### WORK TASK
Word for word, transcribe the listing that follows, minus any pictures.

☆ ☆ ☆

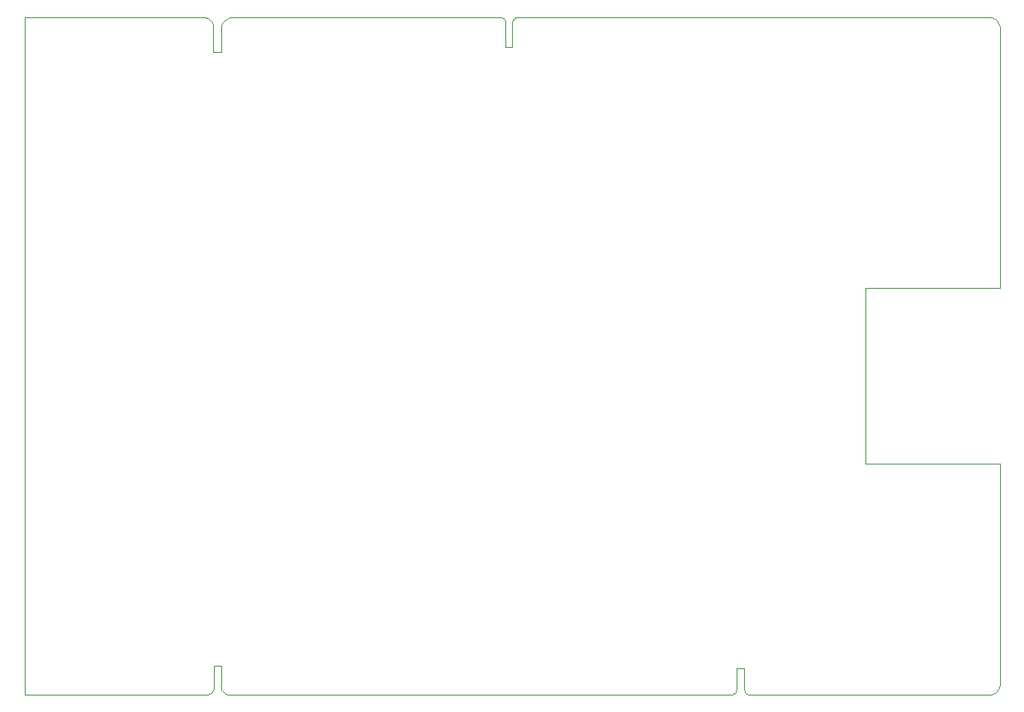
<source format=gbp>
G75*
%MOIN*%
%OFA0B0*%
%FSLAX24Y24*%
%IPPOS*%
%LPD*%
%AMOC8*
5,1,8,0,0,1.08239X$1,22.5*
%
%ADD10C,0.0000*%
D10*
X002552Y003472D02*
X009875Y003472D01*
X009876Y003473D02*
X009910Y003476D01*
X009944Y003483D01*
X009978Y003494D01*
X010010Y003507D01*
X010040Y003524D01*
X010069Y003543D01*
X010096Y003565D01*
X010121Y003590D01*
X010142Y003617D01*
X010162Y003646D01*
X010178Y003677D01*
X010191Y003710D01*
X010201Y003743D01*
X010207Y003777D01*
X010211Y003812D01*
X010210Y003847D01*
X010210Y003846D02*
X010210Y004654D01*
X010486Y004654D01*
X010486Y003886D01*
X010485Y003886D02*
X010484Y003848D01*
X010487Y003810D01*
X010493Y003773D01*
X010503Y003736D01*
X010517Y003701D01*
X010533Y003667D01*
X010554Y003635D01*
X010577Y003605D01*
X010603Y003578D01*
X010631Y003553D01*
X010662Y003531D01*
X010695Y003513D01*
X010729Y003497D01*
X010765Y003485D01*
X010802Y003477D01*
X010839Y003472D01*
X010840Y003472D02*
X031056Y003472D01*
X031057Y003473D02*
X031086Y003476D01*
X031115Y003483D01*
X031143Y003493D01*
X031170Y003506D01*
X031195Y003522D01*
X031217Y003542D01*
X031238Y003563D01*
X031255Y003587D01*
X031269Y003613D01*
X031280Y003641D01*
X031288Y003670D01*
X031292Y003699D01*
X031293Y003729D01*
X031293Y003728D02*
X031293Y004555D01*
X031608Y004555D01*
X031608Y003728D01*
X031608Y003729D02*
X031609Y003699D01*
X031613Y003670D01*
X031621Y003641D01*
X031632Y003613D01*
X031646Y003587D01*
X031663Y003563D01*
X031684Y003542D01*
X031706Y003522D01*
X031731Y003506D01*
X031758Y003493D01*
X031786Y003483D01*
X031815Y003476D01*
X031844Y003473D01*
X031844Y003472D02*
X041430Y003472D01*
X041471Y003471D01*
X041511Y003474D01*
X041551Y003480D01*
X041591Y003490D01*
X041629Y003503D01*
X041666Y003519D01*
X041701Y003539D01*
X041735Y003561D01*
X041767Y003587D01*
X041796Y003615D01*
X041822Y003645D01*
X041846Y003678D01*
X041867Y003713D01*
X041885Y003749D01*
X041900Y003787D01*
X041911Y003825D01*
X041919Y003865D01*
X041923Y003905D01*
X041923Y003906D02*
X041923Y012823D01*
X036486Y012823D01*
X036486Y019909D01*
X041923Y019909D01*
X041923Y030441D01*
X041923Y030440D02*
X041918Y030480D01*
X041910Y030519D01*
X041898Y030558D01*
X041883Y030595D01*
X041865Y030631D01*
X041844Y030665D01*
X041820Y030697D01*
X041793Y030727D01*
X041764Y030754D01*
X041733Y030779D01*
X041699Y030801D01*
X041664Y030820D01*
X041627Y030835D01*
X041589Y030848D01*
X041550Y030857D01*
X041511Y030863D01*
X041471Y030865D01*
X041431Y030864D01*
X041430Y030864D02*
X026125Y030864D01*
X026125Y030854D02*
X022434Y030854D01*
X022435Y030854D02*
X022407Y030847D01*
X022379Y030837D01*
X022354Y030824D01*
X022330Y030808D01*
X022308Y030790D01*
X022288Y030768D01*
X022271Y030745D01*
X022258Y030720D01*
X022247Y030693D01*
X022240Y030665D01*
X022236Y030636D01*
X022235Y030607D01*
X022238Y030579D01*
X022237Y030579D02*
X022237Y029654D01*
X021982Y029654D01*
X021982Y030579D01*
X021981Y030579D02*
X021984Y030607D01*
X021983Y030636D01*
X021979Y030665D01*
X021972Y030693D01*
X021961Y030720D01*
X021948Y030745D01*
X021931Y030768D01*
X021911Y030790D01*
X021889Y030808D01*
X021865Y030824D01*
X021840Y030837D01*
X021812Y030847D01*
X021784Y030854D01*
X021785Y030854D02*
X010958Y030854D01*
X010917Y030852D01*
X010876Y030847D01*
X010836Y030838D01*
X010797Y030826D01*
X010759Y030810D01*
X010722Y030791D01*
X010687Y030769D01*
X010655Y030744D01*
X010624Y030716D01*
X010596Y030685D01*
X010571Y030653D01*
X010549Y030618D01*
X010530Y030581D01*
X010514Y030543D01*
X010502Y030504D01*
X010493Y030464D01*
X010488Y030423D01*
X010486Y030382D01*
X010486Y029437D01*
X010171Y029437D01*
X010171Y030382D01*
X010174Y030421D01*
X010173Y030460D01*
X010169Y030498D01*
X010162Y030537D01*
X010151Y030574D01*
X010136Y030610D01*
X010119Y030645D01*
X010098Y030678D01*
X010074Y030709D01*
X010047Y030737D01*
X010018Y030763D01*
X009987Y030786D01*
X009954Y030807D01*
X009919Y030824D01*
X009882Y030837D01*
X009845Y030848D01*
X009806Y030855D01*
X009806Y030854D02*
X002552Y030854D01*
X002552Y003472D01*
M02*

</source>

☆ ☆ ☆

### RESPONSE TO THE EXERCISE
<source format=gbp>
G75*
%MOIN*%
%OFA0B0*%
%FSLAX24Y24*%
%IPPOS*%
%LPD*%
%AMOC8*
5,1,8,0,0,1.08239X$1,22.5*
%
%ADD10C,0.0000*%
D10*
X002552Y003472D02*
X009875Y003472D01*
X009876Y003473D02*
X009910Y003476D01*
X009944Y003483D01*
X009978Y003494D01*
X010010Y003507D01*
X010040Y003524D01*
X010069Y003543D01*
X010096Y003565D01*
X010121Y003590D01*
X010142Y003617D01*
X010162Y003646D01*
X010178Y003677D01*
X010191Y003710D01*
X010201Y003743D01*
X010207Y003777D01*
X010211Y003812D01*
X010210Y003847D01*
X010210Y003846D02*
X010210Y004654D01*
X010486Y004654D01*
X010486Y003886D01*
X010485Y003886D02*
X010484Y003848D01*
X010487Y003810D01*
X010493Y003773D01*
X010503Y003736D01*
X010517Y003701D01*
X010533Y003667D01*
X010554Y003635D01*
X010577Y003605D01*
X010603Y003578D01*
X010631Y003553D01*
X010662Y003531D01*
X010695Y003513D01*
X010729Y003497D01*
X010765Y003485D01*
X010802Y003477D01*
X010839Y003472D01*
X010840Y003472D02*
X031056Y003472D01*
X031057Y003473D02*
X031086Y003476D01*
X031115Y003483D01*
X031143Y003493D01*
X031170Y003506D01*
X031195Y003522D01*
X031217Y003542D01*
X031238Y003563D01*
X031255Y003587D01*
X031269Y003613D01*
X031280Y003641D01*
X031288Y003670D01*
X031292Y003699D01*
X031293Y003729D01*
X031293Y003728D02*
X031293Y004555D01*
X031608Y004555D01*
X031608Y003728D01*
X031608Y003729D02*
X031609Y003699D01*
X031613Y003670D01*
X031621Y003641D01*
X031632Y003613D01*
X031646Y003587D01*
X031663Y003563D01*
X031684Y003542D01*
X031706Y003522D01*
X031731Y003506D01*
X031758Y003493D01*
X031786Y003483D01*
X031815Y003476D01*
X031844Y003473D01*
X031844Y003472D02*
X041430Y003472D01*
X041471Y003471D01*
X041511Y003474D01*
X041551Y003480D01*
X041591Y003490D01*
X041629Y003503D01*
X041666Y003519D01*
X041701Y003539D01*
X041735Y003561D01*
X041767Y003587D01*
X041796Y003615D01*
X041822Y003645D01*
X041846Y003678D01*
X041867Y003713D01*
X041885Y003749D01*
X041900Y003787D01*
X041911Y003825D01*
X041919Y003865D01*
X041923Y003905D01*
X041923Y003906D02*
X041923Y012823D01*
X036486Y012823D01*
X036486Y019909D01*
X041923Y019909D01*
X041923Y030441D01*
X041923Y030440D02*
X041918Y030480D01*
X041910Y030519D01*
X041898Y030558D01*
X041883Y030595D01*
X041865Y030631D01*
X041844Y030665D01*
X041820Y030697D01*
X041793Y030727D01*
X041764Y030754D01*
X041733Y030779D01*
X041699Y030801D01*
X041664Y030820D01*
X041627Y030835D01*
X041589Y030848D01*
X041550Y030857D01*
X041511Y030863D01*
X041471Y030865D01*
X041431Y030864D01*
X041430Y030864D02*
X026125Y030864D01*
X026125Y030854D02*
X022434Y030854D01*
X022435Y030854D02*
X022407Y030847D01*
X022379Y030837D01*
X022354Y030824D01*
X022330Y030808D01*
X022308Y030790D01*
X022288Y030768D01*
X022271Y030745D01*
X022258Y030720D01*
X022247Y030693D01*
X022240Y030665D01*
X022236Y030636D01*
X022235Y030607D01*
X022238Y030579D01*
X022237Y030579D02*
X022237Y029654D01*
X021982Y029654D01*
X021982Y030579D01*
X021981Y030579D02*
X021984Y030607D01*
X021983Y030636D01*
X021979Y030665D01*
X021972Y030693D01*
X021961Y030720D01*
X021948Y030745D01*
X021931Y030768D01*
X021911Y030790D01*
X021889Y030808D01*
X021865Y030824D01*
X021840Y030837D01*
X021812Y030847D01*
X021784Y030854D01*
X021785Y030854D02*
X010958Y030854D01*
X010917Y030852D01*
X010876Y030847D01*
X010836Y030838D01*
X010797Y030826D01*
X010759Y030810D01*
X010722Y030791D01*
X010687Y030769D01*
X010655Y030744D01*
X010624Y030716D01*
X010596Y030685D01*
X010571Y030653D01*
X010549Y030618D01*
X010530Y030581D01*
X010514Y030543D01*
X010502Y030504D01*
X010493Y030464D01*
X010488Y030423D01*
X010486Y030382D01*
X010486Y029437D01*
X010171Y029437D01*
X010171Y030382D01*
X010174Y030421D01*
X010173Y030460D01*
X010169Y030498D01*
X010162Y030537D01*
X010151Y030574D01*
X010136Y030610D01*
X010119Y030645D01*
X010098Y030678D01*
X010074Y030709D01*
X010047Y030737D01*
X010018Y030763D01*
X009987Y030786D01*
X009954Y030807D01*
X009919Y030824D01*
X009882Y030837D01*
X009845Y030848D01*
X009806Y030855D01*
X009806Y030854D02*
X002552Y030854D01*
X002552Y003472D01*
M02*

</source>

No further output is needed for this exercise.